In an 8-1 holding, Justice Alito delivered the court’s opinion reversing the California Supreme Court’s holding. The court relied on past precedent which said this: “even if the defendant would suffer minimal or no inconvenience from being forced to litigate before the tribunals of another State; even if the forum State has a strong interest in applying its law to the controversy; even if the forum State is the most convenient location for litigation, the Due Process Clause, acting as an instrument of interstate federalism, may sometimes act to divest the State of its power to render a valid judgment.”

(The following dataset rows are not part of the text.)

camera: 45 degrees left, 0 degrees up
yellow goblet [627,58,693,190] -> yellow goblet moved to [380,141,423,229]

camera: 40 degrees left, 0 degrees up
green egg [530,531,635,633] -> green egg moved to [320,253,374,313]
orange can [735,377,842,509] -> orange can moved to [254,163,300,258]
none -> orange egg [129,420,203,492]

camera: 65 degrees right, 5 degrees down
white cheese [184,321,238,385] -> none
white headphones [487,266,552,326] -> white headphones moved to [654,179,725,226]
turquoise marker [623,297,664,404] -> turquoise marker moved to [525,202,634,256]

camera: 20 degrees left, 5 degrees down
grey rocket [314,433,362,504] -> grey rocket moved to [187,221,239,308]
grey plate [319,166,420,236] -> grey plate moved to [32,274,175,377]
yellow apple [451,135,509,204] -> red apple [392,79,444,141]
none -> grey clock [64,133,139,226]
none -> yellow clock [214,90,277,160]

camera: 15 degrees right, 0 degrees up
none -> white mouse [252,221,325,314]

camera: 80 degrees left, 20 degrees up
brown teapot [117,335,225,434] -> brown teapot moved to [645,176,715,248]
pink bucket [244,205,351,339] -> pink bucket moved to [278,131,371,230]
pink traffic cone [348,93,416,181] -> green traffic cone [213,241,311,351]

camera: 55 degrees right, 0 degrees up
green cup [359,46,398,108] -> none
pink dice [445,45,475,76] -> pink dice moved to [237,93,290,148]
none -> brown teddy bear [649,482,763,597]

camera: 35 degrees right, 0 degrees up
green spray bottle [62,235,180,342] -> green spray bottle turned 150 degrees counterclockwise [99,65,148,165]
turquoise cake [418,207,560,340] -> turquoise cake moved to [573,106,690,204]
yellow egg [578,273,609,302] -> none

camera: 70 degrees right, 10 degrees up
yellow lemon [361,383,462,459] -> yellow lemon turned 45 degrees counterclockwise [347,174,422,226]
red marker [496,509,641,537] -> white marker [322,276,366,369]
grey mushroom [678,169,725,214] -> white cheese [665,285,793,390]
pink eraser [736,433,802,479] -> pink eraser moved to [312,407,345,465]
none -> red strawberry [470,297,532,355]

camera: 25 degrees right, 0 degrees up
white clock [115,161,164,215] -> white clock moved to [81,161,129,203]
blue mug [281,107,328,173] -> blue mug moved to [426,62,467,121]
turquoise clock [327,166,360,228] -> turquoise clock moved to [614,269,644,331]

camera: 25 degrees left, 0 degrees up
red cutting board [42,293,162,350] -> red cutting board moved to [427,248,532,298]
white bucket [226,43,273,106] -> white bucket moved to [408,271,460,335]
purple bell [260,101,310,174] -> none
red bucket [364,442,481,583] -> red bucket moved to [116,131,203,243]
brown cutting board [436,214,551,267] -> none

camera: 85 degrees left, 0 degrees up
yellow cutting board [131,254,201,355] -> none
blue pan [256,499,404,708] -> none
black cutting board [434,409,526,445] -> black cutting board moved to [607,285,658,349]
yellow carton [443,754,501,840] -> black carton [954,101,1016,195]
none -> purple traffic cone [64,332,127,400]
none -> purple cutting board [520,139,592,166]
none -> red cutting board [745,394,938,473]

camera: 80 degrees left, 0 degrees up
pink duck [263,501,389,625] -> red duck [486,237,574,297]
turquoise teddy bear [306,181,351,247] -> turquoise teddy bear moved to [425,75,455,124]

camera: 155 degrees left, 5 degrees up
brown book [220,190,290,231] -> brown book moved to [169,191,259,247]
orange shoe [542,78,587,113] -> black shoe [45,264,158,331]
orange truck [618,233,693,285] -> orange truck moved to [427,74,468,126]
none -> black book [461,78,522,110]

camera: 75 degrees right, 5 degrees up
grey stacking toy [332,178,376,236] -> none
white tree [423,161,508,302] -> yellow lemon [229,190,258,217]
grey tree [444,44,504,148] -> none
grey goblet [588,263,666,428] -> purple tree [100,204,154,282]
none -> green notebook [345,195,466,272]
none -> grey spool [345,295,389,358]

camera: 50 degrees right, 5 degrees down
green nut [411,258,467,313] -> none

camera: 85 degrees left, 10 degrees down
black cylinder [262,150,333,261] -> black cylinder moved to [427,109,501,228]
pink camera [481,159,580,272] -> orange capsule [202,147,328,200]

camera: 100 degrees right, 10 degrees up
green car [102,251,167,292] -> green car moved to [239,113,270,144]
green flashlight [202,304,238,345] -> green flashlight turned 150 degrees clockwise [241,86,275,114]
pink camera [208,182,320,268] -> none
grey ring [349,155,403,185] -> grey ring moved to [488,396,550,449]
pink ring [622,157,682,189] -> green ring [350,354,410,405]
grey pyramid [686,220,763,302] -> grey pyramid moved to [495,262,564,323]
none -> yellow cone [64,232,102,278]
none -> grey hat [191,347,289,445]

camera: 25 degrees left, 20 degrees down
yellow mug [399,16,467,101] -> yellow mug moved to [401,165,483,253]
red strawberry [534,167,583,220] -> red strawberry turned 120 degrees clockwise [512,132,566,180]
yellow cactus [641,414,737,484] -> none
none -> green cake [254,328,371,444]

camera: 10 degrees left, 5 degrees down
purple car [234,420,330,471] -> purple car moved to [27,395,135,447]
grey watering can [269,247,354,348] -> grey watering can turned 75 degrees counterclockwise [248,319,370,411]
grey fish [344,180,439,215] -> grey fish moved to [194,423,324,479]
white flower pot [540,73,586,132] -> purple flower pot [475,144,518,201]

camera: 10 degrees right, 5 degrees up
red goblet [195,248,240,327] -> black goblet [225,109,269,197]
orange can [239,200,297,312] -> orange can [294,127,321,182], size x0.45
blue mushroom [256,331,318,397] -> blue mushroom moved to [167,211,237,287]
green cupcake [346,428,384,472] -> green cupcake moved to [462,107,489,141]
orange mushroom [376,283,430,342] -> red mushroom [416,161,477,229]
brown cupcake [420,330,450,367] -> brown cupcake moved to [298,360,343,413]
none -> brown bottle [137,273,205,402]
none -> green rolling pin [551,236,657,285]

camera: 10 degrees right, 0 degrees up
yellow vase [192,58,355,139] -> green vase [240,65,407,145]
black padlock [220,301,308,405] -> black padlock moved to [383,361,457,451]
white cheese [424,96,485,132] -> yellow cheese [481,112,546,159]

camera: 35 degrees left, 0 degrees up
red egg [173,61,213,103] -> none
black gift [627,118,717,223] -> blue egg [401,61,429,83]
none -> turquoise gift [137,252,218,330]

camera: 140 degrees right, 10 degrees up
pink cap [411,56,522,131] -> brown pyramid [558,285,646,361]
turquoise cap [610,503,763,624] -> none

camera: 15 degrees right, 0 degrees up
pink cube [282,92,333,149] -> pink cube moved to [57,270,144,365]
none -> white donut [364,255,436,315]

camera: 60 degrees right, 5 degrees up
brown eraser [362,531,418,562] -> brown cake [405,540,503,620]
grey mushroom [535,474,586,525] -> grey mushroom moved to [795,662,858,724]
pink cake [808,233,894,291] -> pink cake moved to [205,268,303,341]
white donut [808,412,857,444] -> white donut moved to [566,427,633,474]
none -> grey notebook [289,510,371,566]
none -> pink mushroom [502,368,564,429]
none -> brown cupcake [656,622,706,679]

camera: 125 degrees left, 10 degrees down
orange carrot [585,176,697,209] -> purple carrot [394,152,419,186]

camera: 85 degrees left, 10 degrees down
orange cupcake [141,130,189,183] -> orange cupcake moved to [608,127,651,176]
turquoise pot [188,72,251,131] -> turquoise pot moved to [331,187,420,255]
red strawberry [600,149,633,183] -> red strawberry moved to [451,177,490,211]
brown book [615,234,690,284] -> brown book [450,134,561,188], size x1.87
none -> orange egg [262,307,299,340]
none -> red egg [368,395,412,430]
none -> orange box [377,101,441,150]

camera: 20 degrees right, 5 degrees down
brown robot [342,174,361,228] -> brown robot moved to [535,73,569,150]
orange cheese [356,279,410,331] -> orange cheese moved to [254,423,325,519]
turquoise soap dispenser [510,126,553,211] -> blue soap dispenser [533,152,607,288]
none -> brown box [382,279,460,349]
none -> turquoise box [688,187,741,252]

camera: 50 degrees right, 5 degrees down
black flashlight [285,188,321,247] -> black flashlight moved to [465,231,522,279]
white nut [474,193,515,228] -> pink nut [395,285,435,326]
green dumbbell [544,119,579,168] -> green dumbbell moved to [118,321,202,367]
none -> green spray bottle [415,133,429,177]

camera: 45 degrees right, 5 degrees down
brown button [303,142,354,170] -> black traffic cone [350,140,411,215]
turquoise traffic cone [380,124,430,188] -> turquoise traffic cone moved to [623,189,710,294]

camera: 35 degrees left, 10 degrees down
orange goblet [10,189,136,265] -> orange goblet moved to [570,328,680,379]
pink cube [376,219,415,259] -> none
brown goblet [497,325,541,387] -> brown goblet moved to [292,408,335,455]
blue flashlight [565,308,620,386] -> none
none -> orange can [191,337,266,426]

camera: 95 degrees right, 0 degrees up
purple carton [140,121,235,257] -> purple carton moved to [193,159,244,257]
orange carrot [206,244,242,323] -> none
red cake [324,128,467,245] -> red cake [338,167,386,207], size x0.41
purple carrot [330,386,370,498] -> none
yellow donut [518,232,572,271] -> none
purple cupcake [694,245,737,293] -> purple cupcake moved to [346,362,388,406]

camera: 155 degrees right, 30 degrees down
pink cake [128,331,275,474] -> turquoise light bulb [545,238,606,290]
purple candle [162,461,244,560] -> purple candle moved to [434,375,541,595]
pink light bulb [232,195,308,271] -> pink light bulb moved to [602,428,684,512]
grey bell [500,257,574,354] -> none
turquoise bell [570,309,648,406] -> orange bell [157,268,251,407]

Alito described California’s approach as dangerous and said that this case illustrates the danger of the sliding scale approach. Bristol-Myers Squibb Co. v. Superior Court, 137 S. Ct. 1773 (2017). Justice Alito was concerned that California courts could exercise jurisdiction over claims by plaintiffs who had not purchased, consumed, or been injured by Plavix in California. The fact that others had also been injured in the same way within California had no effect at all on the state’s power to hear claims by non-residents. The Supreme Court focused on the complete lack of connection between the nonresident plaintiffs’ claims and California when making its decision.
Effects of the Decision
The decision in this case effectively limits any state’s power to hear nationwide class actions. As a result, plaintiffs who wish to bring nationwide class actions now must sue drug makers like Bristol Myers in the state where the business is incorporated or headquartered. This will likely lead to the practice of “forum protection” where a company can protect itself from the most advantageous laws for consumers by incorporating and operating in states with laws more favorable to big business.
Consumers will be less likely to join together to bring such lawsuits now because they will be forced to bring them where the business is located. This means that plaintiffs from states like California, where laws can be more favorable to consumers, would be unlikely to join a lawsuit in any other state against the drugmaker.
Of course, plaintiffs who have all been injured in the same state can still join together with residents of that state to bring a class action within that state against companies. However, this approach also poses problems because the company will likely employ one coordinated legal team to battle the uncoordinated strikes of class action suits in multiple states. This will allow those teams to develop tactics through trial and error while the plaintiff’s attorneys are effectively restricted from coordination.